With ingrained cultural beliefs it takes time, but I've seen many the ingrained belief fall to the 
wayside with persistent gradual effort.  How do you think the formula industry did it?

I'm also wondering if Victoria isn't correct in her assessment of the original source of this 
particular superstition.  Of course as lactation consultants we are the ones who get the 
"confessions" from women who think there are somehow radical and are in the closet about child-
led weaning.  So we all know how psychologically beneficial this can be and for the most part, I'm 
sure that is what everyone does see in their practices..  

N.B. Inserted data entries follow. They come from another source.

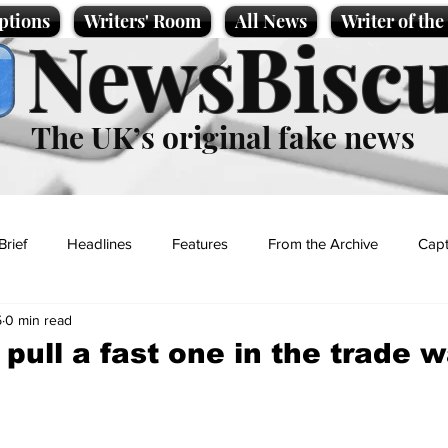
ptions
Writers' Room
All News
Writer of th
NewsBiscu
The UK’s original fake news
Brief
Headlines
Features
From the Archive
Capt
5
0 min read
Entertainment
Lifestyle
Science/Business
Local News
o pull a fast one in the trade 
t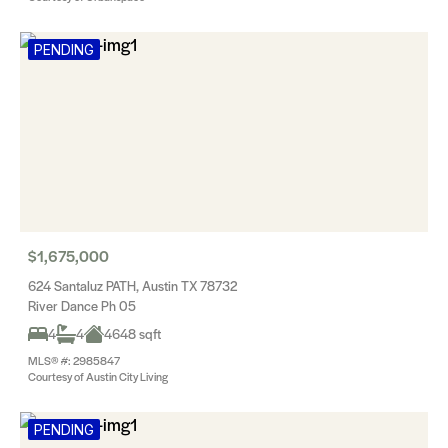
PENDING
$1,675,000
624 Santaluz PATH, Austin TX 78732
River Dance Ph 05
4
4
4648 sqft
MLS® #: 2985847
Courtesy of Austin City Living
PENDING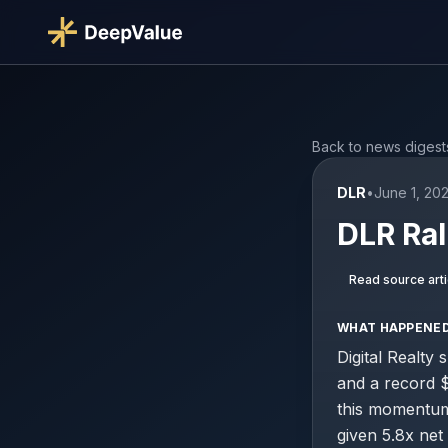
Back to news digest
DLR
•
June 1, 20
DLR Ral
Read source arti
WHAT HAPPENE
Digital Realty
and a record 
this momentum 
given 5.8x net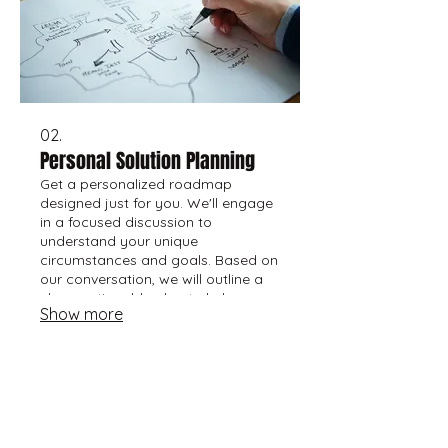
02.
Personal Solution Planning
Get a personalized roadmap
designed just for you. We'll engage
in a focused discussion to
understand your unique
circumstances and goals. Based on
our conversation, we will outline a
clear, actionable plan to help you
Show more
move forward effectively.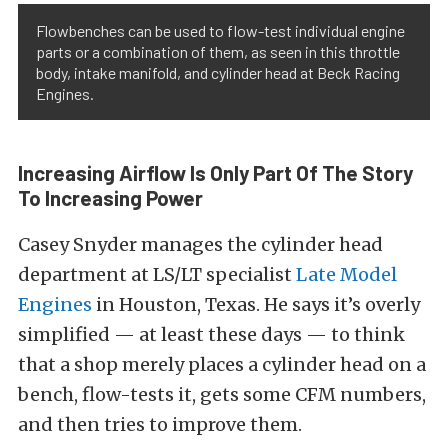
Flowbenches can be used to flow-test individual engine
parts or a combination of them, as seen in this throttle
body, intake manifold, and cylinder head at Beck Racing
Engines.
Increasing Airflow Is Only Part Of The Story
To Increasing Power
Casey Snyder manages the cylinder head
department at LS/LT specialist
Late Model
Engines
in Houston, Texas. He says it’s overly
simplified — at least these days — to think
that a shop merely places a cylinder head on a
bench, flow-tests it, gets some CFM numbers,
and then tries to improve them.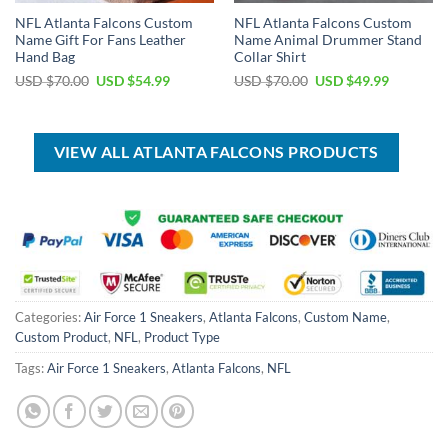
NFL Atlanta Falcons Custom
NFL Atlanta Falcons Custom
Name Gift For Fans Leather
Name Animal Drummer Stand
Hand Bag
Collar Shirt
Original
Current
Original
Current
USD $
70.00
USD $
54.99
USD $
70.00
USD $
49.99
price
price
price
price
was:
is:
was:
is:
USD
USD
USD
USD
$70.00.
$54.99.
$70.00.
$49.99.
VIEW ALL ATLANTA FALCONS PRODUCTS
Categories:
Air Force 1 Sneakers
,
Atlanta Falcons
,
Custom Name
,
Custom Product
,
NFL
,
Product Type
Tags:
Air Force 1 Sneakers
,
Atlanta Falcons
,
NFL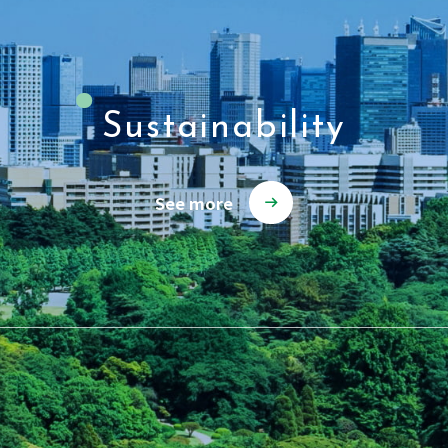
Sustainability
See more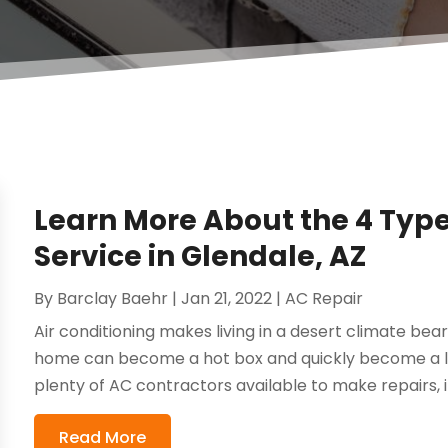
Learn More About the 4 Type
Service in Glendale, AZ
By
Barclay Baehr
|
Jan 21, 2022
|
AC Repair
Air conditioning makes living in a desert climate bea
home can become a hot box and quickly become a lif
plenty of AC contractors available to make repairs, ins
Read More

Yet, I do get the ocassional situation where that child-led weaning is not necessarily done because 
the mother thinks it is a good thing to do, but because the mother sets no appropriate boundaries  
in the child's life.  This type of situation has nothing to do with nursing per se, but with the 
inability to say "no" to even safety issues for the child.  

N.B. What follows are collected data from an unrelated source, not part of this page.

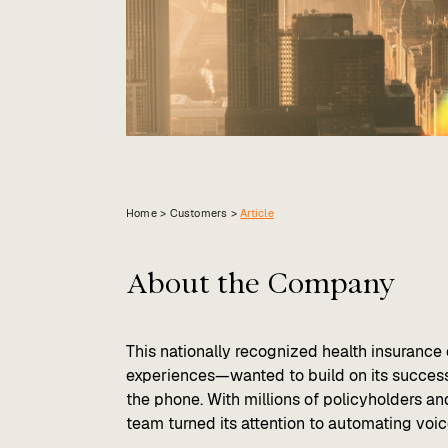
Home >
Customers
>
Article
About the Company
This nationally recognized health insuranc
experiences—wanted to build on its success
the phone. With millions of policyholders an
team turned its attention to automating voi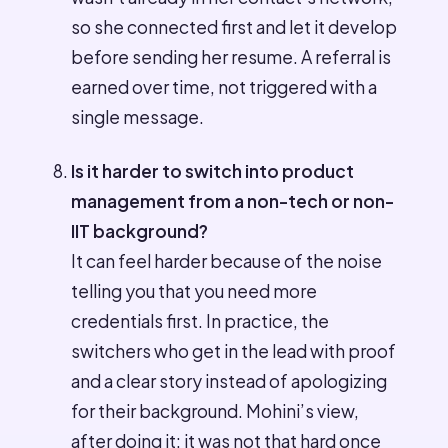
so she connected first and let it develop
before sending her resume. A referral is
earned over time, not triggered with a
single message.
Is it harder to switch into product
management from a non-tech or non-
IIT background?
It can feel harder because of the noise
telling you that you need more
credentials first. In practice, the
switchers who get in the lead with proof
and a clear story instead of apologizing
for their background. Mohini’s view,
after doing it: it was not that hard once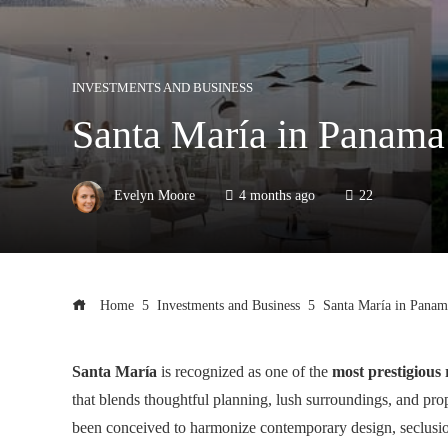
INVESTMENTS AND BUSINESS
Santa María in Panama:
Evelyn Moore
4 months ago
22
Home
Investments and Business
Santa María in Panama
Santa María
is recognized as one of the
most prestigious 
that blends thoughtful planning, lush surroundings, and pro
been conceived to harmonize contemporary design, seclusion,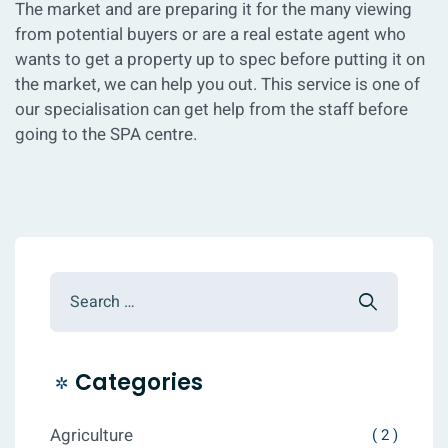
The market and are preparing it for the many viewing
from potential buyers or are a real estate agent who
wants to get a property up to spec before putting it on
the market, we can help you out. This service is one of
our specialisation can get help from the staff before
going to the SPA centre.
Categories
Agriculture
( 2 )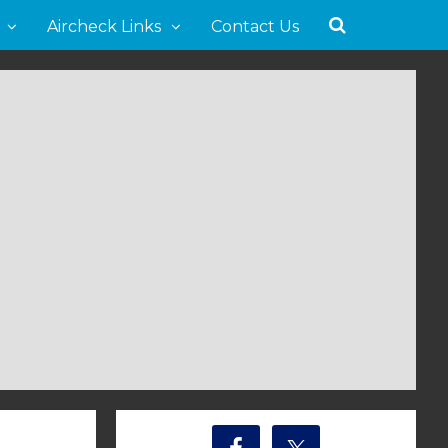
Aircheck Links
Contact Us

I'm just thinking of an extreme case of a mother I know (not a client - a nursery school mom).  She 
would cook elaborate healthy meals for her child and her husband, which by itself is not such a 
bad thing, but then she would allow her son to have three ice cream cones in a row and feel 
resentful.  (This is when my son learned "different parents have different rules").  She would 
routinely keep right on cooking several meals in a row for her son only to then give ice cream 
when he kept refusing her elaborate concoctions.  This was not just a pattern with her son, but 
just about everyone.  She would do things for people that they did not ask for - and then complain 
endlessly about how overwhelmed she was by doing these things.  No limits were set for even 
simple safety rules such as not running into the street or leaving a store and running away.  I still 
remember the 30 min run down the beach at Coney Island trying to help her catch her then four 
year old son who ran away and didn't stop.  It was but one of many such episodes.  She weaned 
and restarted breastfeeding at least five times as she went through many rounds of IVF.  During 
this process, she urged her son to keep it secret from daddy and would complain about her son's 
continued nursing within hearing distance of her son.  She also blabbed about the IVF treatments 
to absolutely everyone and then told everyone to not let her husband know that they knew 
because he would be furious with her. 

So, you can see that the weaning and relactating has really nothing to do with her interaction with 
her son.  BUT if someone were to look at the situation on the surface, they might inappropriately 
conclude that prolonged nursing causes a child to be spoiled.   Sort of like if a baby falls asleep in 
bed with the parents even though they were drugged or smoking or smothered under a fluffy 
blanket - it was the BED that did it.

In societies that have fallen away from seeing child-led weaning as a normal part of behavior, it 
seems to me that you would get two types of women who would continue to do it.  Those who did 
enough outside research or had sufficient intuitive common sense to know that this was a very 
good thing for their child and would do it within a construct of a balanced parenting style that 
included appropriate limits and those who would continue to do so because they set no limits 
whatsoever as a basic pattern in their lives and may even actively resent the nursing while they are 
doing nothing constructive about setting the appropriate limits that might actually help them 
enjoy the continued nursing in a way that worked better for them.